Molly Nilsson: Seele essen Angst auf


Die Berliner Songwriterin Molly Nilsson hat die schräge Idee, die Zukunft könnte gut werden. Zumindest kurzfristig mag das zutreffen, denn Nilsson geht anlässlich ihres neuen Albums „2020“ auf Tour und gastiert am 4. Dezember auch im Münchner Ampere.

Als Molly Nilsson 2007 von Stockholm nach Berlin zieht, strebt sie eigentlich eine Karriere als Comic-Zeichnerin an. Zur Musik kommt sie eher zufällig: Ihre Mitbewohnerin hat ein Keyboard an dem auch sie nach und nach Gefallen findet. Bereits ein Jahr später erscheint ihr Debütalbum „These Things Take Time“. Die Erstauflage von 500 CDs brennt Nilsson selbst, nummeriert sie von Hand und gestaltet Booklet und Cover. Musikalisch schmiegt sie sich an den Dark Wave der 80er und den Euro Dance der 90er. Der filigrane Einsatz scheppernder Lo-Fi-Synthis erinnert aber auch an den wunderbaren John Maus, der drei Jahre später den Song „Hey Moon“ covert und Nilsson so zu internationaler Sichtbarkeit verhilft. Sie selbst findet das gleichermaßen schmeichelhaft wie ärgerlich, illustriert es doch einmal mehr die Mechanismen im männlich dominierten Pop-Zirkus. 


Den Karriere-Anschub durch den ehemaligen Keyboarder von Ariel Pink und Animal Collective hätte es auch kaum gebraucht. Nilsson veröffentlicht im Jahres-Rhythmus Alben auf ihrem eigenen Label Dark Skies Association und reiht einen Synthie-Pop-Hit an den nächsten. Die leiernde Instrumentierung und die unpräzisen Rhythmusmaschinen versprühen dabei den warmen Charme des Hausgemachten und die Breite der DX7-Arpeaggios Pathos und kathedralische Erhabenheit. Eine Spannung, die Nilsson auch in ihren Texten transportiert. So singt sie etwa von der Sehnsucht nach Liebe und Romantik, gleichzeitig aber auch vom Wunsch, Emotionen einfach abzuschalten bevor sie unser Leben auf den Kopf stellen. Andere Songs, vor allem auch die der neuen Platte „2020“, erzählen vom Ungleichgewicht zwischen Mensch und Politik, kritisieren Neoliberalismus, Protektionismus oder das weiße Patriarchat. Anders als die meisten, zieht Nilsson aber aus der Tatsache, dass das alles immer schlimmer wird keine fatalistischen Schlüsse sondern setzt anstelle von Angst Hoffnung und Zuversicht. Ein Optimismus der aus der Zeit gefallen scheint, aber klug artikuliert und in Verbindung mit ihren tröstenden Gesangs- und Keyboardmelodien durchaus überzeugend daherkommt. Sich hinter Selbstmitleid zu verstecken ist für Nilsson keine Option und so schüttet sie die Gräben, die sie in ihren Songs aufreißt verlässlich auch wieder zu. Das Gute wird siegen, wenn nicht heute dann ganz bestimmt morgen und dann wird es kein Zurück geben in den turbokapitalistischen und nationalistischen Sumpf unserer Tage.

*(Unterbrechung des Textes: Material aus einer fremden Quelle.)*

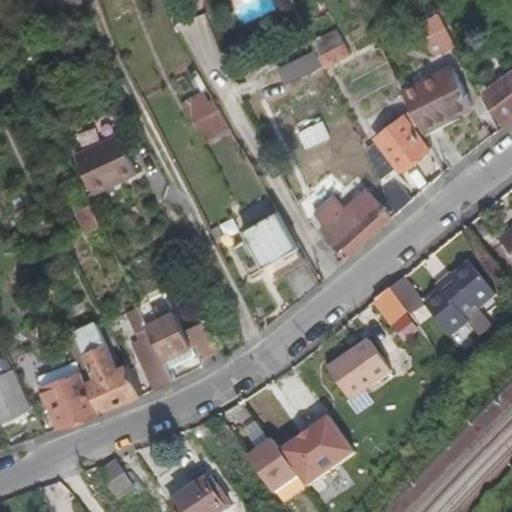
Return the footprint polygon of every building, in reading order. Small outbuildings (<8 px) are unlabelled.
[(423,26),(427,34),(449,24),(445,16),(423,26)] [(449,24),(427,34),(436,52),(458,42),(449,24)] [(355,56),(343,30),(316,44),(328,69),(355,56)] [(384,37),(382,32),(376,35),(377,39),(378,40),(384,37)] [(378,40),(377,39),(372,41),(375,48),(381,45),(378,40)] [(314,49),(278,68),(287,84),(322,65),(314,49)] [(429,77),(404,90),(413,108),(420,121),(424,129),(475,103),(457,65),(455,67),(429,77)] [(507,119),(509,121),(511,119),(511,74),(489,89),(494,100),(499,110),(507,119)] [(214,86),(188,100),(199,120),(225,105),(214,86)] [(235,123),(225,105),(199,120),(210,137),(235,123)] [(390,180),(385,183),(401,214),(412,202),(399,176),(405,173),(404,170),(432,146),(415,126),(420,121),(413,108),(379,139),(382,144),(375,150),(390,180)] [(336,138),(328,124),(305,135),(313,150),(336,138)] [(139,169),(122,129),(79,149),(96,187),(139,169)] [(397,218),(373,188),(350,207),(330,224),(326,227),(351,257),(366,245),(397,218)] [(330,224),(350,207),(341,196),(321,214),(330,224)] [(81,209),(101,253),(114,246),(95,203),(81,209)] [(305,244),(284,208),(250,228),(254,236),(242,242),(257,271),(305,244)] [(511,233),(503,241),(511,252),(511,233)] [(308,260),(291,268),(304,292),(320,281),(308,260)] [(25,270),(33,288),(43,284),(35,266),(25,270)] [(445,292),(426,306),(450,338),(469,325),(464,318),(476,309),(479,313),(498,299),(473,266),(453,280),(459,287),(447,296),(445,292)] [(408,275),(392,288),(409,310),(426,297),(408,275)] [(143,311),(164,359),(172,355),(192,346),(191,344),(192,343),(193,342),(190,335),(179,310),(161,318),(151,298),(147,299),(149,293),(145,284),(133,290),(135,294),(143,311)] [(377,300),(394,322),(409,310),(392,288),(377,300)] [(125,298),(132,315),(143,311),(135,294),(125,298)] [(143,311),(132,315),(143,340),(134,343),(154,389),(158,387),(173,379),(164,359),(143,311)] [(224,351),(212,325),(195,333),(208,361),(224,351)] [(98,381),(88,385),(100,410),(118,403),(143,394),(131,366),(120,371),(99,326),(79,335),(98,381)] [(208,361),(195,333),(190,335),(193,342),(204,364),(208,361)] [(354,354),(334,369),(356,400),(368,390),(396,369),(372,339),(354,354)] [(176,362),(196,353),(192,346),(172,355),(176,362)] [(350,349),(330,364),(334,369),(354,354),(350,349)] [(41,377),(45,388),(83,373),(78,361),(41,377)] [(44,432),(34,408),(30,410),(14,373),(0,377),(0,422),(19,415),(28,438),(44,432)] [(83,373),(45,388),(60,425),(100,410),(88,385),(83,373)] [(332,415),(280,448),(273,439),(249,454),(282,504),(358,455),(332,415)] [(259,421),(246,426),(255,446),(267,440),(259,421)] [(113,466),(103,472),(120,499),(137,488),(120,461),(113,466)] [(222,511),(236,500),(222,484),(217,488),(208,477),(176,504),(182,511),(222,511)]
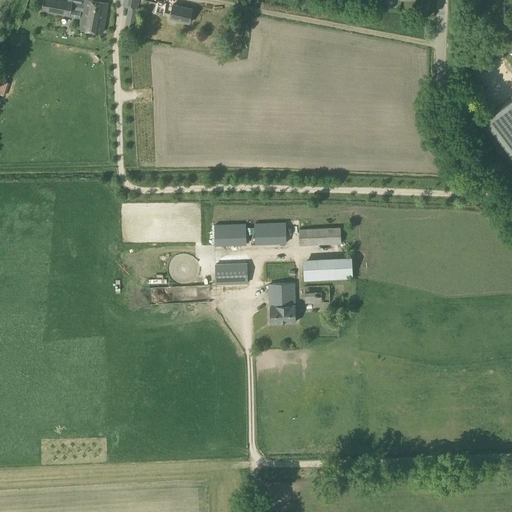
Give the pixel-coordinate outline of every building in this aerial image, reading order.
[(42,0),(41,11),(41,12),(42,11),(80,18),(79,28),(102,33),(108,3),(89,0),(83,0),(83,4),(72,2),(59,0),(42,0)] [(138,0),(123,0),(123,6),(137,8),(138,0)] [(158,1),(155,13),(163,15),(165,2),(158,1)] [(170,19),(189,24),(192,9),(173,5),(170,19)] [(225,34),(213,43),(225,59),(237,50),(225,34)] [(511,98),(485,119),(488,124),(481,129),(508,166),(511,163),(511,98)] [(299,230),(299,245),(341,243),(340,228),(299,230)] [(303,261),(304,281),(353,279),(351,259),(303,261)] [(215,264),(215,283),(247,282),(246,263),(215,264)] [(174,287),(179,285),(174,274),(169,276),(174,287)] [(269,284),(268,284),(269,306),(270,306),(270,323),(295,322),(294,283),(269,284)] [(329,286),(304,287),(305,304),(330,303),(329,286)]
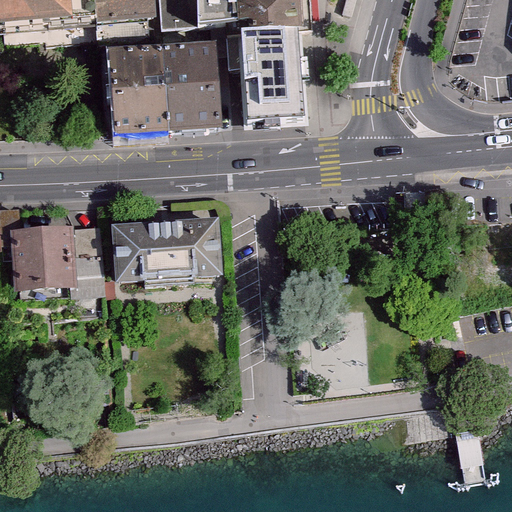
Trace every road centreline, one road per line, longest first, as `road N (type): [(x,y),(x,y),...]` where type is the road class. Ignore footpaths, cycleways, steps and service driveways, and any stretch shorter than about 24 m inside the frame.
road 1 (primary): [(0,177),(376,157)]
road 2 (secondary): [(464,152),(418,95),(412,73),(427,0)]
road 3 (secondary): [(389,0),(368,84),(376,157)]
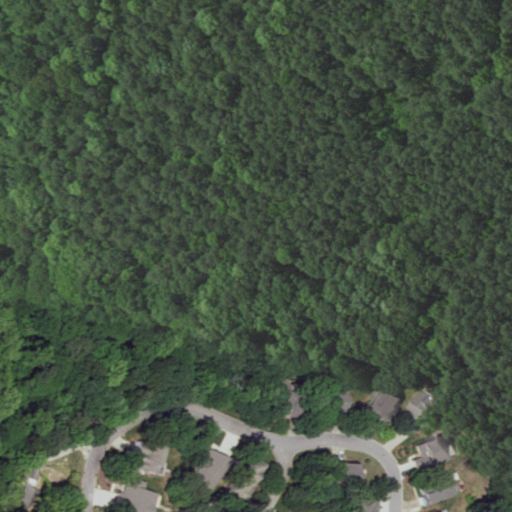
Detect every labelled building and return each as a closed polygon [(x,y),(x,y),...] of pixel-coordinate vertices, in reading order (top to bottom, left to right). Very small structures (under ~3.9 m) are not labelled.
[(286,409),(286,382),(271,382),(271,391),(265,391),(264,409),(286,409)] [(361,412),(387,426),(402,399),(383,388),(379,395),(373,391),(361,412)] [(406,416),(433,428),(444,403),(416,391),(406,416)] [(448,430),(412,443),(417,457),(414,459),(418,472),(458,457),(448,430)] [(161,475),(165,446),(131,441),(129,455),(139,456),(136,471),(161,475)] [(268,465),(247,452),(222,491),(236,501),(249,482),(255,486),(268,465)] [(363,464),(336,463),(336,485),(362,485),(363,464)] [(458,495),(454,484),(419,495),(422,506),(458,495)] [(377,511),(378,501),(354,500),(353,511),(377,511)]
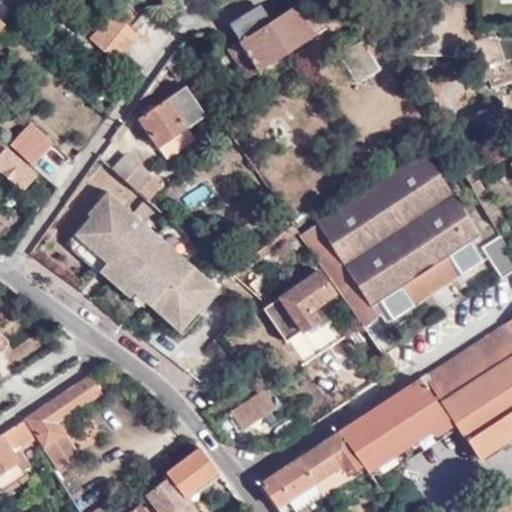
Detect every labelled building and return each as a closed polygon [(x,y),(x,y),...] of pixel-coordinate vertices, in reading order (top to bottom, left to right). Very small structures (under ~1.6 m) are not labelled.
[(247,76),(328,25),(310,0),(302,0),(295,4),(291,0),(282,0),(267,10),(261,3),(230,23),(243,41),(230,49),(247,76)] [(114,63),(135,35),(113,14),(88,39),(114,63)] [(361,87),(384,72),(367,46),(343,60),(361,87)] [(186,72),(172,53),(164,64),(176,80),(186,72)] [(138,120),(157,146),(185,127),(203,116),(184,87),(138,120)] [(47,142),(25,123),(8,143),(30,162),(47,142)] [(185,127),(157,146),(165,159),(194,141),(185,127)] [(0,167),(22,186),(35,172),(0,142),(0,167)] [(438,145),(299,234),(384,356),(399,346),(384,325),(480,261),(467,241),(478,235),(453,194),(465,185),(438,145)] [(52,147),(35,165),(54,184),(72,166),(52,147)] [(125,154),(112,169),(136,189),(149,175),(125,154)] [(478,156),(459,163),(464,174),(473,170),(482,166),(478,156)] [(473,170),(464,174),(475,193),(483,189),(473,170)] [(79,237),(107,261),(116,269),(109,277),(130,295),(135,290),(175,325),(192,305),(198,309),(218,287),(107,191),(88,212),(90,214),(95,219),(79,237)] [(494,228),(475,193),(464,201),(482,234),(494,228)] [(71,246),(99,270),(107,261),(79,237),(95,219),(90,214),(70,237),(71,246)] [(297,231),(295,228),(292,224),(229,273),(234,278),(297,231)] [(480,250),(501,281),(511,273),(511,260),(500,238),(480,250)] [(100,270),(109,277),(116,269),(107,261),(99,270),(100,271),(100,270)] [(331,292),(316,269),(261,309),(284,341),(316,318),(309,309),(331,292)] [(175,325),(180,330),(198,309),(192,305),(175,325)] [(338,434),(361,467),(366,474),(449,419),(455,427),(477,459),(511,436),(511,319),(382,405),(338,434)] [(98,392),(87,374),(24,417),(59,470),(78,456),(54,421),(98,392)] [(274,408),(262,390),(230,412),(240,429),(274,408)] [(32,437),(22,418),(0,432),(0,488),(23,473),(17,462),(22,459),(14,448),(32,437)] [(366,474),(371,482),(455,427),(449,419),(366,474)] [(342,465),(349,475),(361,467),(338,434),(297,460),(313,484),(342,465)] [(181,495),(215,471),(197,446),(196,446),(164,472),(168,477),(181,495)] [(258,486),(275,508),(313,484),(297,460),(258,486)] [(313,484),(321,493),(349,475),(342,465),(313,484)] [(193,511),(181,495),(168,477),(145,491),(156,511),(165,511),(167,511),(168,511),(193,511)] [(275,508),(277,511),(293,511),(321,493),(313,484),(275,508)] [(511,511),(511,495),(508,490),(475,511),(511,511)] [(84,511),(103,511),(98,503),(84,511)]
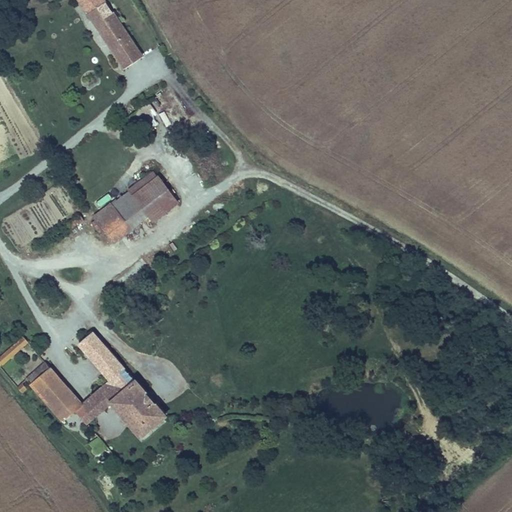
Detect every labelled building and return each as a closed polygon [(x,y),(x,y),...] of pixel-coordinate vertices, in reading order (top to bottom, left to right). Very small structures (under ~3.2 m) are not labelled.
[(103,0),(78,0),(125,69),(142,58),(103,0)] [(139,125),(156,113),(149,103),(132,115),(139,125)] [(159,113),(166,126),(172,124),(164,110),(159,113)] [(178,203),(155,173),(95,217),(113,243),(149,216),(154,222),(178,203)] [(99,206),(111,200),(108,194),(96,201),(99,206)] [(80,215),(71,221),(75,227),(84,220),(80,215)] [(103,347),(94,336),(91,333),(79,343),(91,357),(103,347)] [(0,366),(28,342),(24,337),(0,357),(0,366)] [(135,383),(103,347),(91,357),(111,380),(123,394),(135,383)] [(18,387),(22,393),(32,385),(60,417),(73,406),(76,410),(78,409),(74,405),(79,400),(46,362),(18,387)] [(123,394),(111,380),(92,397),(85,402),(98,416),(104,411),(109,406),(113,403),(123,394)] [(142,436),(165,417),(135,383),(123,394),(113,403),(142,436)] [(79,400),(74,405),(78,409),(83,404),(79,400)] [(78,409),(76,410),(89,424),(98,416),(85,402),(83,404),(78,409)] [(76,410),(73,406),(60,417),(64,421),(76,410)]
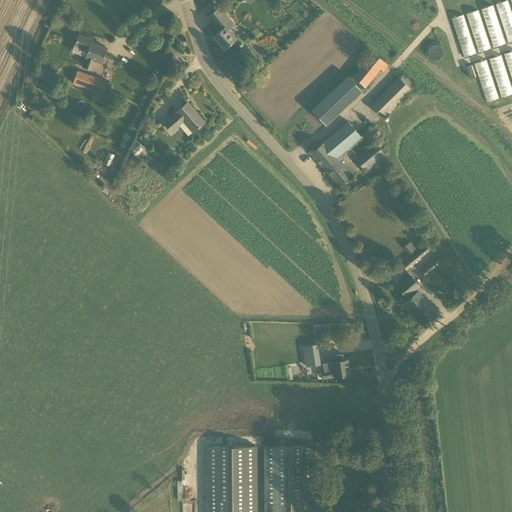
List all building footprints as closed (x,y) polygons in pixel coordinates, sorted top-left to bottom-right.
[(511,10),(509,0),(505,0),(496,3),(508,41),(511,40),(511,10)] [(481,8),(494,46),(506,42),(493,4),(481,8)] [(224,48),(236,38),(228,30),(235,24),(220,7),(207,17),(219,31),(213,36),(224,48)] [(466,13),(479,51),(491,47),(478,9),(466,13)] [(464,14),(452,18),(465,56),(477,52),(464,14)] [(75,46),(88,50),(81,66),(91,70),(95,61),(101,63),(107,48),(91,43),(92,39),(78,34),(75,46)] [(428,49),(427,52),(428,55),(430,58),(433,59),(436,59),(439,58),(441,56),(442,53),(441,50),(440,47),(437,45),(435,45),(432,45),(429,47),(428,49)] [(491,57),(500,95),(511,92),(511,50),(504,53),(504,54),(491,57)] [(372,52),(352,76),(365,87),(380,69),(383,71),(388,66),(372,52)] [(499,97),(487,59),(475,63),(487,101),(499,97)] [(473,64),(466,66),(470,77),(476,75),(473,64)] [(92,90),(96,77),(77,70),(72,84),(92,90)] [(42,72),(39,77),(50,83),(53,78),(42,72)] [(323,125),(360,90),(345,74),(308,109),(323,125)] [(383,118),(411,90),(398,77),(370,105),(383,118)] [(192,133),(204,122),(187,102),(163,123),(171,133),(180,126),(179,125),(183,122),(192,133)] [(311,152),(338,185),(357,168),(343,152),(360,137),(348,122),(322,143),(311,152)] [(373,142),(381,134),(371,124),(363,132),(373,142)] [(364,171),(384,154),(375,143),(355,159),(364,171)] [(413,249),(408,243),(403,247),(409,254),(414,250),(413,249)] [(406,270),(429,251),(426,247),(402,266),(406,270)] [(424,275),(438,263),(435,259),(421,271),(424,275)] [(398,287),(406,297),(419,286),(411,276),(398,287)] [(435,311),(418,291),(403,303),(410,311),(411,310),(421,322),(435,311)] [(305,367),(320,364),(317,345),(302,348),(305,367)] [(343,360),(342,354),(331,356),(332,361),(331,361),(331,362),(323,363),(324,371),(322,371),(323,372),(317,373),(318,379),(349,374),(347,360),(343,360)] [(257,511),(257,446),(205,447),(205,511),(257,511)] [(263,447),(263,511),(314,511),(314,446),(263,447)]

Hoffnungsvoll plakative Ausdrucksformen liegen Nilsson nicht nur in der Musik selbst. Für ihre Artworks verwendet sie gern bekannte Symbole und setzt sie so in einen anderen Kontext. Das Logo ihres Labels Dark Skies Association etwa zeigt die Flagge der EU und das Cover ihres vierten Albums „History“ ziert das Zeichen, das auf der Mac-Tastatur einst den Apfel abgelöst hat. In Nilssons Heimatland Schweden findet sich diese Vierfachschlaufe auch auf Straßenschildern und weist den Weg zu Touristenattraktionen. Eine Chiffre für den Konflikt zwischen Online-Welt und echtem Leben? Zwischen Globalisierung und Heimatverbundenheit? Molly Nilsson, davon dürfen wir ausgehen, sieht solch scheinbare Widersprüche vielmehr als Chance denn als Hindernis und holt sich das Beste aus beiden Welten. Wie gut sie das Spiel mit Authentizität und Inszenierung beherrscht, zeigt sie nicht zu Letzt bei ihren Live-Auftritten: Elegant, fast divenhaft betritt sie die Bühne. Dort wartet nicht etwa ein kleines Kammerorchester sondern meist nur ein CD-Player, der ihre Lieder in bemerkenswert schlechter Qualität abspielt. Dazu singt sie dann. Warm, seelenvoll und voller Optimismus.